L’école québécoise est-elle capable de former des esprits libres ?

No 080 - été 2019

Projet de loi 21 sur la laïcité

L’école québécoise est-elle capable de former des esprits libres ?

Houria Hamzaoui

L’école québécoise fait face à plusieurs défis. Plusieurs commissions scolaires vivent une crise majeure en raison du manque d’enseignant·e·s et de ressources spécialisées. Cela a un impact direct sur la qualité de la formation de nos enfants. Or, au moment où des solutions urgentes sont requises, le dépôt du projet de loi sur la laïcité a orienté le débat vers les signes religieux du personnel enseignant, laissant de côté des problèmes beaucoup plus urgents.
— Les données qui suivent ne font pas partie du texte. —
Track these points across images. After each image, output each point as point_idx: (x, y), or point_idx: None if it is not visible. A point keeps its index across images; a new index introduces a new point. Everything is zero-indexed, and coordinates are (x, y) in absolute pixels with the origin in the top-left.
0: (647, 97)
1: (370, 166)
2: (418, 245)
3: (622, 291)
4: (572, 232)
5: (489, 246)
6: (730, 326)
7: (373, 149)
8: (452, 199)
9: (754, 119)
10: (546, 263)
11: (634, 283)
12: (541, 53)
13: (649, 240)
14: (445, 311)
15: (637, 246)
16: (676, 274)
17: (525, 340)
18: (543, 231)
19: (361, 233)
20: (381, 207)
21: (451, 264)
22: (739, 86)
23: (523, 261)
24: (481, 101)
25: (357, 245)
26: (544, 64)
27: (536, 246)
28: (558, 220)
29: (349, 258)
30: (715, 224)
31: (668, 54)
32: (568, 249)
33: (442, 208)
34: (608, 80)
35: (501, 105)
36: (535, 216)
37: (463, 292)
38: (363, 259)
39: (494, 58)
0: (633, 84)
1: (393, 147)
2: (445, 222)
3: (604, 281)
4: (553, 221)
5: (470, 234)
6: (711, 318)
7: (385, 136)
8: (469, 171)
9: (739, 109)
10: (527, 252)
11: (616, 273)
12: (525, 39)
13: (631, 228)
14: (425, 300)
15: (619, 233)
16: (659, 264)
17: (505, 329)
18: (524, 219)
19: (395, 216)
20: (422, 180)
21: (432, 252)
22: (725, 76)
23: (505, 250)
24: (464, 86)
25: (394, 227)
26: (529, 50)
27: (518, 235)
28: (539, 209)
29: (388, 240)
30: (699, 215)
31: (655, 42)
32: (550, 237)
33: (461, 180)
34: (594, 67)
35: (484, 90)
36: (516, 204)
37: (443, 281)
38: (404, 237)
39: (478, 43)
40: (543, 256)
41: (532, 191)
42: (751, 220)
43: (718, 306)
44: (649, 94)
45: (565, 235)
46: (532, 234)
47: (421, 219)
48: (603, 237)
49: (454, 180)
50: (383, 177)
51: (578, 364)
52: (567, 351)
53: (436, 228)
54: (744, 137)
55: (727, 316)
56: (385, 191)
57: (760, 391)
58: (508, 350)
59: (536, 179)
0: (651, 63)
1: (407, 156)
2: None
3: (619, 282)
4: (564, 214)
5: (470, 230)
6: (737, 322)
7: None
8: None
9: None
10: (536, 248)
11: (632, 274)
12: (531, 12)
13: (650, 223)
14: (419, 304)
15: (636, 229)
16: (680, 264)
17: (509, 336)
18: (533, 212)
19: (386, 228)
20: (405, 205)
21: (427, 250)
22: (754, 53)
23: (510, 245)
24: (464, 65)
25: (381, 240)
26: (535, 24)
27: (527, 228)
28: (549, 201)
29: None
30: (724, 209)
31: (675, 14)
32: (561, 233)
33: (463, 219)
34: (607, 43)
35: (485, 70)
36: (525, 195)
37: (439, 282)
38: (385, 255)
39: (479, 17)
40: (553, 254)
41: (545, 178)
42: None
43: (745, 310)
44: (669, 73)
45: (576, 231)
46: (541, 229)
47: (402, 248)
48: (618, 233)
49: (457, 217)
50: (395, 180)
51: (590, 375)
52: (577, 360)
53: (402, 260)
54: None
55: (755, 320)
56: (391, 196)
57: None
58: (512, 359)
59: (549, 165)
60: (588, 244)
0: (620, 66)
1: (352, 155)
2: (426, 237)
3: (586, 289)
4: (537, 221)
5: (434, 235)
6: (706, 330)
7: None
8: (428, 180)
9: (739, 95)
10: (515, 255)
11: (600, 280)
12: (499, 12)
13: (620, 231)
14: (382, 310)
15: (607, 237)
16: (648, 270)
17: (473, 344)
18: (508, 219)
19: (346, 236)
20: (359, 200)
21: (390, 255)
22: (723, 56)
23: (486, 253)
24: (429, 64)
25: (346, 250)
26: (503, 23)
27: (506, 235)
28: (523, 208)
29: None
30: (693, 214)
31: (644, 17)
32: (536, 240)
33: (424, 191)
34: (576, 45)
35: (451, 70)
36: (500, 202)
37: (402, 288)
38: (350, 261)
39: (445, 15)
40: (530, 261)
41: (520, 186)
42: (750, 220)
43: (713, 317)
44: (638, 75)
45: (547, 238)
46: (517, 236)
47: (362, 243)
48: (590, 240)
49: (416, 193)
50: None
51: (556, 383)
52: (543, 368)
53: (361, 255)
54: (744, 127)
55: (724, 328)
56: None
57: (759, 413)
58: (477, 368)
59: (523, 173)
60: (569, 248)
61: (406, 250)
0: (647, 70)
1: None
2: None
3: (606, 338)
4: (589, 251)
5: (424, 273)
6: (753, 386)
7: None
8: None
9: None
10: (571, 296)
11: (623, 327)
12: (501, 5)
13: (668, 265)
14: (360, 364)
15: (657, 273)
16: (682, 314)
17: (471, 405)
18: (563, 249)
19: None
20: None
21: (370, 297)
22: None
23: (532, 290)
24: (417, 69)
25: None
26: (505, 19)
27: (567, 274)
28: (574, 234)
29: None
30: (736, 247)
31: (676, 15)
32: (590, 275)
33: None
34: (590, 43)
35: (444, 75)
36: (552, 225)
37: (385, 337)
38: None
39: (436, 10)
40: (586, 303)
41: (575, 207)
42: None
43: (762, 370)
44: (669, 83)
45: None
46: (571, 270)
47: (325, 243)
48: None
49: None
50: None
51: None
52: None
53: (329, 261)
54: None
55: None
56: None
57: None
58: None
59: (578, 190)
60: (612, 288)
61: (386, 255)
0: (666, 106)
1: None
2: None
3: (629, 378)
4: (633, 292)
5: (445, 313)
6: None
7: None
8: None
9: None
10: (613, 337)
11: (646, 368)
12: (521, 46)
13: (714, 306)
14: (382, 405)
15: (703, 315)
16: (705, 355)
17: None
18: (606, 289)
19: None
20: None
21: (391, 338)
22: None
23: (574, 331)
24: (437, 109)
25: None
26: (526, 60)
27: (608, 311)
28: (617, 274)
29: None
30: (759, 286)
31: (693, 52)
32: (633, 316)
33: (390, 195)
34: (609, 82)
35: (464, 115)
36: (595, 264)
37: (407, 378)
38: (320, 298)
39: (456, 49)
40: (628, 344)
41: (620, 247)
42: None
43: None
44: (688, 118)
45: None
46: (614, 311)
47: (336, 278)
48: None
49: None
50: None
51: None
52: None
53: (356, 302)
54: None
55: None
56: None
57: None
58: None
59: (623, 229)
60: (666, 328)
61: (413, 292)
Le gouvernement dit vouloir protéger nos enfants. Mais de quoi prétend-il devoir les protéger ? « La petite fille, son modèle c’est son enseignante », affirmait le premier ministre lors d’une entrevue en décembre dernier. Une enseignante compétente qui a su engager ses élèves dans leurs apprentissages pourrait influencer la petite fille de sept ans au point de vouloir plus tard embrasser sa religion ou arborer un signe religieux. Dans cette logique, la simple exposition à un signe religieux porté par une enseignante, parce qu’il s’agit bien des enseignantes, au sein de l’école suffirait à lui seul à altérer la liberté de conscience des petites filles. Le gouvernement est-il en train d’accuser notre système éducatif d’être fragile au point qu’une poignée d’enseignant·e·s ostentatoirement croyant·e·s en briserait les fondements ? Des enseignant·e·s formé·e·s dans les universités québécoises de surcroît ?

Le projet de loi 21 vient semer la confusion dans les milieux éducatifs où beaucoup de chemin a été fait dans le sens de l’inclusion et de la prise en compte des changements de la société, liés à la diversification de l’immigration, à la réappropriation des savoirs et cultures autochtones et à la mondialisation. La formation en enseignement tend de plus en plus à intégrer les compétences ethnoculturelles, religieuses et linguistiques dans ses pratiques.

On se demande si le gouvernement de la CAQ est conscient des enjeux liés à l’éducation en ce début du 21e siècle, dans un monde où des tensions de toutes sortes menacent le vivre ensemble. On se demande également si ce gouvernement est au fait des objectifs du programme de formation de l’École québécoise, ce programme que le premier ministre lui-même avait présenté aux Québécoises et aux Québécois il y a presque vingt ans. Le programme de l’éducation préscolaire de l’enseignement primaire stipule que « vers la fin du primaire, l’élève saisit les liens entre ses réactions, ses valeurs, ses perceptions, ses sentiments et ses réflexions. Il peut déterminer les motifs qui guident ses pensées, ses comportements, ses actions ou son discours. Il endosse certains modèles ou s’en dissocie en justifiant son choix en fonction de ses valeurs ». Le rôle de l’enseignant·e tel que conçu par le référentiel des compétences de la formation à l’enseignement rendu disponible par monsieur François Legault lui-même en 2001, est celui de passeur culturel ; il/elle « est vu[e] comme celui [celle] qui aide les élèves à construire du sens par l’établissement de nouveaux rapports à eux-mêmes, au monde, à autrui » [1]. Alors, le gouvernement est-il en train de remettre en question la capacité de l’école québécoise à former des esprits libres et critiques ?


[1La formation à l’enseignement : Les orientations, les compétences professionnelles, ministère de l’Éducation, du Loisir et du Sport, 2001.